◆ **INPUT DATA**:
################

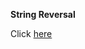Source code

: **String Reversal**

Click [here](https://anniecannons.udemy.com/course/coding-interview-bootcamp-algorithms-and-data-structure/learn/quiz/4990654#overview)
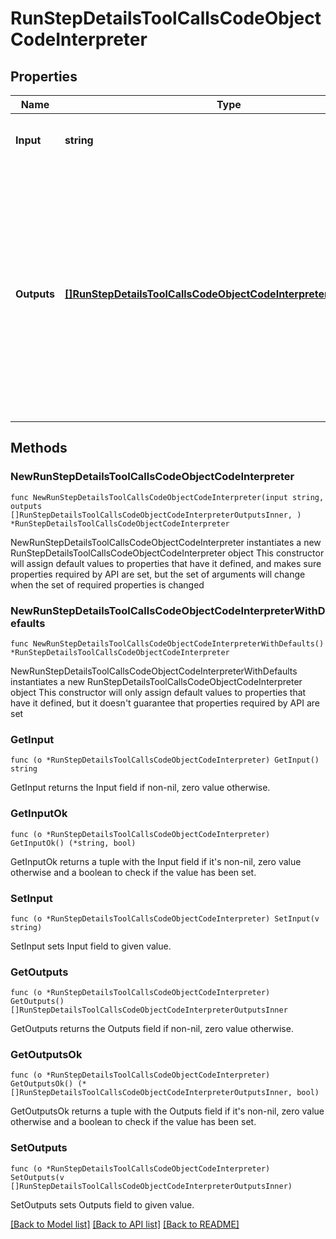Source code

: # RunStepDetailsToolCallsCodeObjectCodeInterpreter

## Properties

Name | Type | Description | Notes
------------ | ------------- | ------------- | -------------
**Input** | **string** | The input to the Code Interpreter tool call. | 
**Outputs** | [**[]RunStepDetailsToolCallsCodeObjectCodeInterpreterOutputsInner**](RunStepDetailsToolCallsCodeObjectCodeInterpreterOutputsInner.md) | The outputs from the Code Interpreter tool call. Code Interpreter can output one or more items, including text (&#x60;logs&#x60;) or images (&#x60;image&#x60;). Each of these are represented by a different object type. | 

## Methods

### NewRunStepDetailsToolCallsCodeObjectCodeInterpreter

`func NewRunStepDetailsToolCallsCodeObjectCodeInterpreter(input string, outputs []RunStepDetailsToolCallsCodeObjectCodeInterpreterOutputsInner, ) *RunStepDetailsToolCallsCodeObjectCodeInterpreter`

NewRunStepDetailsToolCallsCodeObjectCodeInterpreter instantiates a new RunStepDetailsToolCallsCodeObjectCodeInterpreter object
This constructor will assign default values to properties that have it defined,
and makes sure properties required by API are set, but the set of arguments
will change when the set of required properties is changed

### NewRunStepDetailsToolCallsCodeObjectCodeInterpreterWithDefaults

`func NewRunStepDetailsToolCallsCodeObjectCodeInterpreterWithDefaults() *RunStepDetailsToolCallsCodeObjectCodeInterpreter`

NewRunStepDetailsToolCallsCodeObjectCodeInterpreterWithDefaults instantiates a new RunStepDetailsToolCallsCodeObjectCodeInterpreter object
This constructor will only assign default values to properties that have it defined,
but it doesn't guarantee that properties required by API are set

### GetInput

`func (o *RunStepDetailsToolCallsCodeObjectCodeInterpreter) GetInput() string`

GetInput returns the Input field if non-nil, zero value otherwise.

### GetInputOk

`func (o *RunStepDetailsToolCallsCodeObjectCodeInterpreter) GetInputOk() (*string, bool)`

GetInputOk returns a tuple with the Input field if it's non-nil, zero value otherwise
and a boolean to check if the value has been set.

### SetInput

`func (o *RunStepDetailsToolCallsCodeObjectCodeInterpreter) SetInput(v string)`

SetInput sets Input field to given value.


### GetOutputs

`func (o *RunStepDetailsToolCallsCodeObjectCodeInterpreter) GetOutputs() []RunStepDetailsToolCallsCodeObjectCodeInterpreterOutputsInner`

GetOutputs returns the Outputs field if non-nil, zero value otherwise.

### GetOutputsOk

`func (o *RunStepDetailsToolCallsCodeObjectCodeInterpreter) GetOutputsOk() (*[]RunStepDetailsToolCallsCodeObjectCodeInterpreterOutputsInner, bool)`

GetOutputsOk returns a tuple with the Outputs field if it's non-nil, zero value otherwise
and a boolean to check if the value has been set.

### SetOutputs

`func (o *RunStepDetailsToolCallsCodeObjectCodeInterpreter) SetOutputs(v []RunStepDetailsToolCallsCodeObjectCodeInterpreterOutputsInner)`

SetOutputs sets Outputs field to given value.



[[Back to Model list]](../README.md#documentation-for-models) [[Back to API list]](../README.md#documentation-for-api-endpoints) [[Back to README]](../README.md)


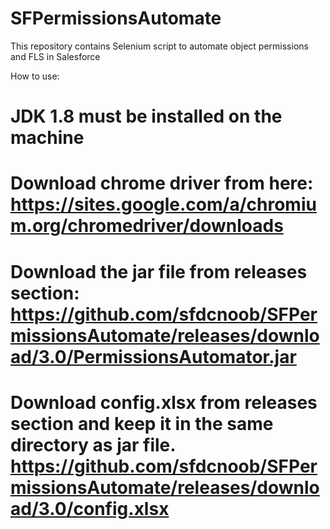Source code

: # SFPermissionsAutomate
This repository contains Selenium script to automate object permissions and FLS in Salesforce

How to use:
# JDK 1.8 must be installed on the machine
# Download chrome driver from here: https://sites.google.com/a/chromium.org/chromedriver/downloads
# Download the jar file from releases section: https://github.com/sfdcnoob/SFPermissionsAutomate/releases/download/3.0/PermissionsAutomator.jar
# Download config.xlsx from releases section and keep it in the same directory as jar file. https://github.com/sfdcnoob/SFPermissionsAutomate/releases/download/3.0/config.xlsx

################

◆ **DIRECTIONS FOR THIS TASK**: Find out how many lines in the entries above hold "file", then reply with that figure and nothing else.

◆ **EXERCISE RESPONSE**: 2